Mother's Day is coming up this weekend. It's a time that makes you stop and think about your mother. If you have children, you also think about what it means to be a mother.
I have five children and I don't know about you but my kids didn't come with any type of instruction manual. No helpful insights on how to handle sleepless babies, diaper rash, terrible twos, me-me-me. Now most new moms are fortunate enough to have their mom to turn to for advise. If mom isn't close by she is at least a phone call away.
Not me -- I lost my mom 11 months before my first child was born. Not only did I not have my mother, I also didn't have a mother-in-law to turn to for advise. I also was not living near my family so had no one to tell me what to do. This may have been an advantage because I just winged it. I did what I wanted or felt was right. I bottle fed my daughter, used cloth diapers (and can't believe now that I did this without having a washer and dryer of my own), gave her table food early on (perhaps as early as 3 months), weaned her from the bottle at nine months. We made our own rules and she survived.
Now fast forward two and a half years to my second child. I had a mother-in-law who loved to give advise, a close friend who was a substitute mother to me, new town, new doctor, new state - but I'm still the same mother. Hmmm - it seemed to me that what worked for child number one should work for child number two and nineteen months later in a new state with another new doctor and no one around it seemed it should work for child number three. They all survived and are still alive today.
Would I have preferred having mom there to call when I wasn't sure what to do? Oh yes!!! Definitely! Did I make mistakes? No doubt about it. But again -- they are all still alive. We survived the toddler years, the tween years, the teen years, learning to drive, school issues, planning weddings, adding to 'our' lives with a new step-dad (love you Gary) and even adding two more children to our family.

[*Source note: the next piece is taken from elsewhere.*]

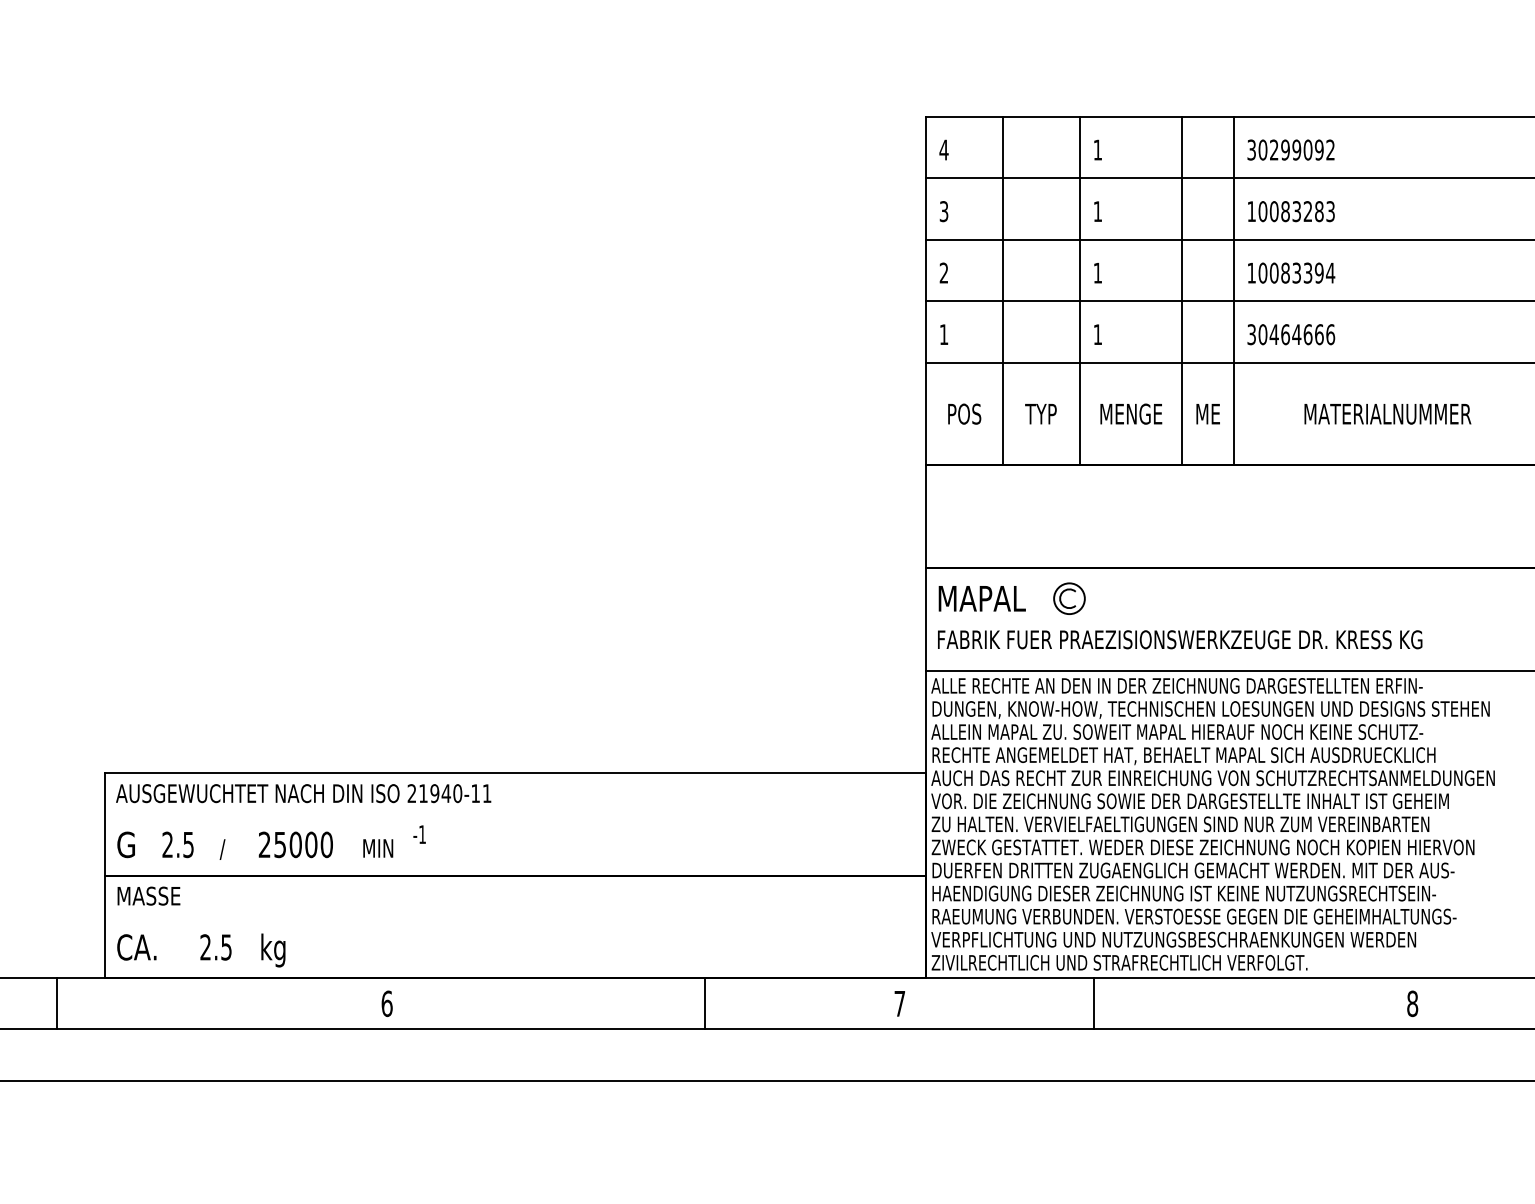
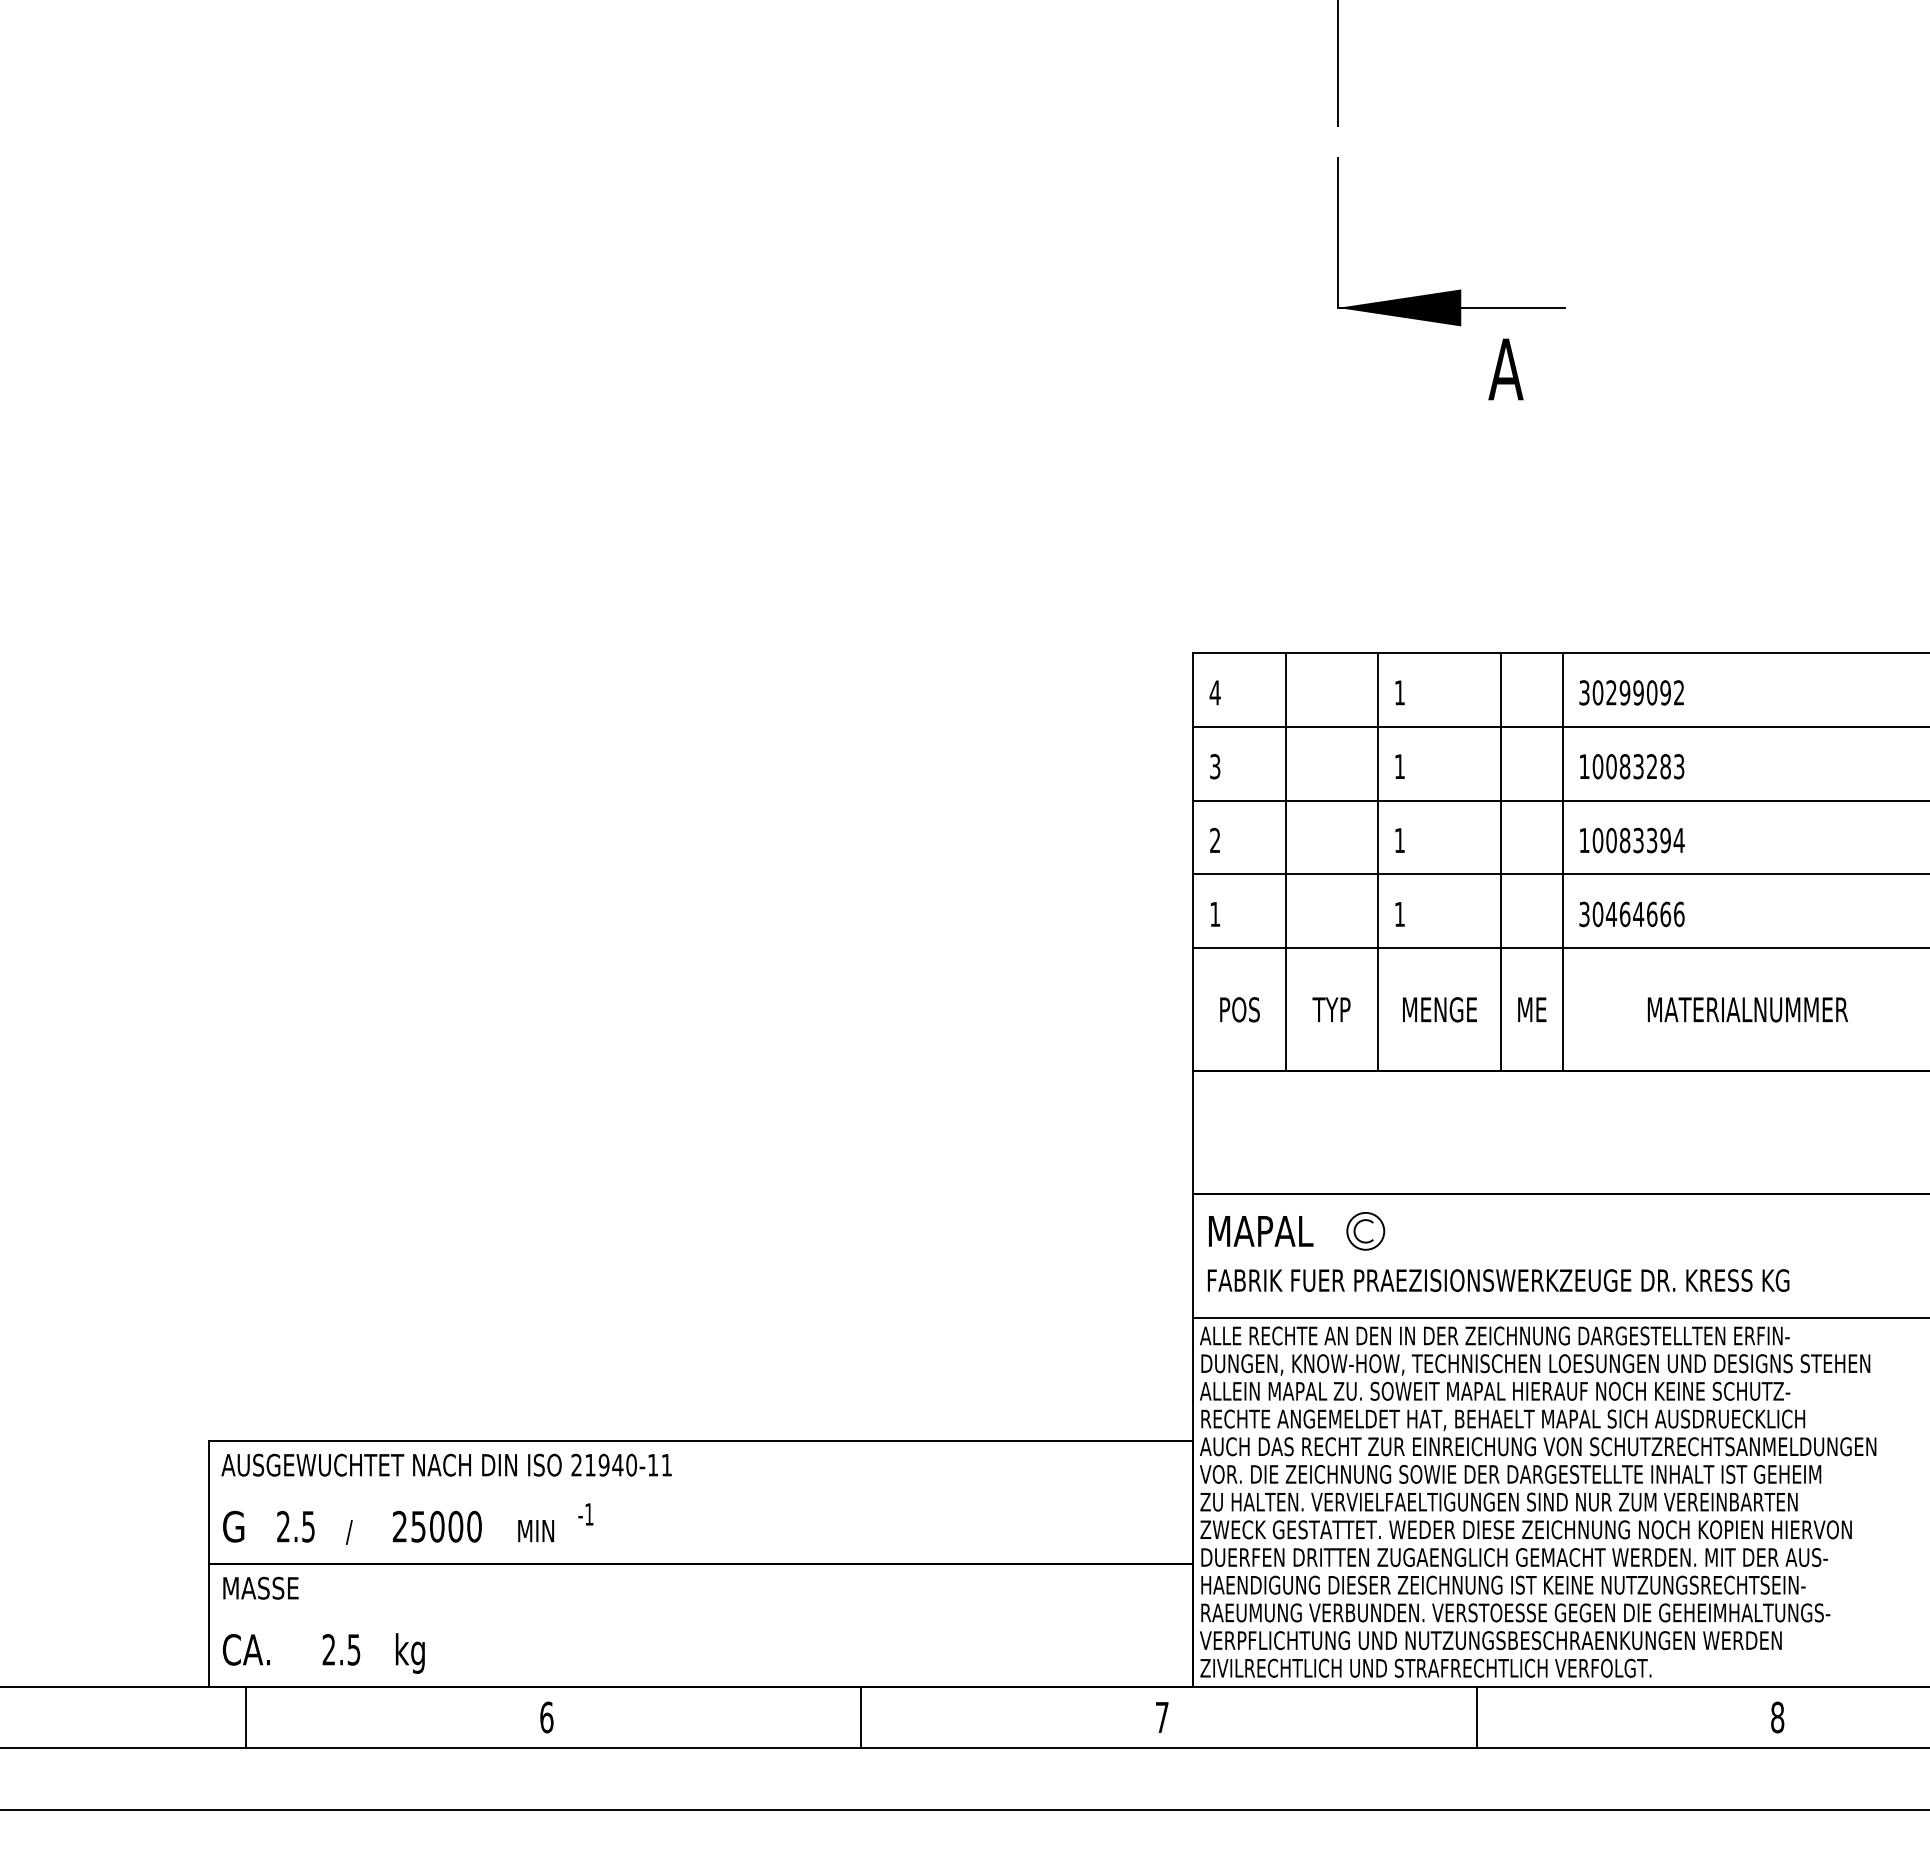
line: (56, 1003) -> (245, 1717), moved
line: (705, 1003) -> (861, 1717), moved
line: (1094, 1003) -> (1476, 1717), moved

What have I learned as a mom? Take time to spend time with your children - they are gone way to soon. Don't hesitate to set guidelines and stick to them - but remember once in a while rules are made to be broken. A house doesn't have to be spotless to be clean - you can have spotless windows and dust-free furniture later. Sometimes having dessert for dinner is all that is needed (or Krispy Kreme doughnuts). Say I love you and say it often - you never know how much time you have together. Take time to play with your children, color in a coloring book, blow bubbles, get out the play dough. Read to them - books can transport them to other countries.
I look at my grown children and am amazed and proud of what they have accomplished with their lives. I see two of them who have become extraordinary mothers. I see adults who are not afraid to follow their dreams, no matter what others may think; they just go for it. I see a 'nothing can stop me' attitude in my son - who went for the job he wanted and was persistent enough that they not only set up an interview but also offered him the job. I see siblings who laugh together and at each other but through it all - they love each other.
They follow their heart. This is important. Also, probably even more importantly, they turn to God. I can't take credit for what they have become but I am proud of each of them and the opportunity I have to be their mother.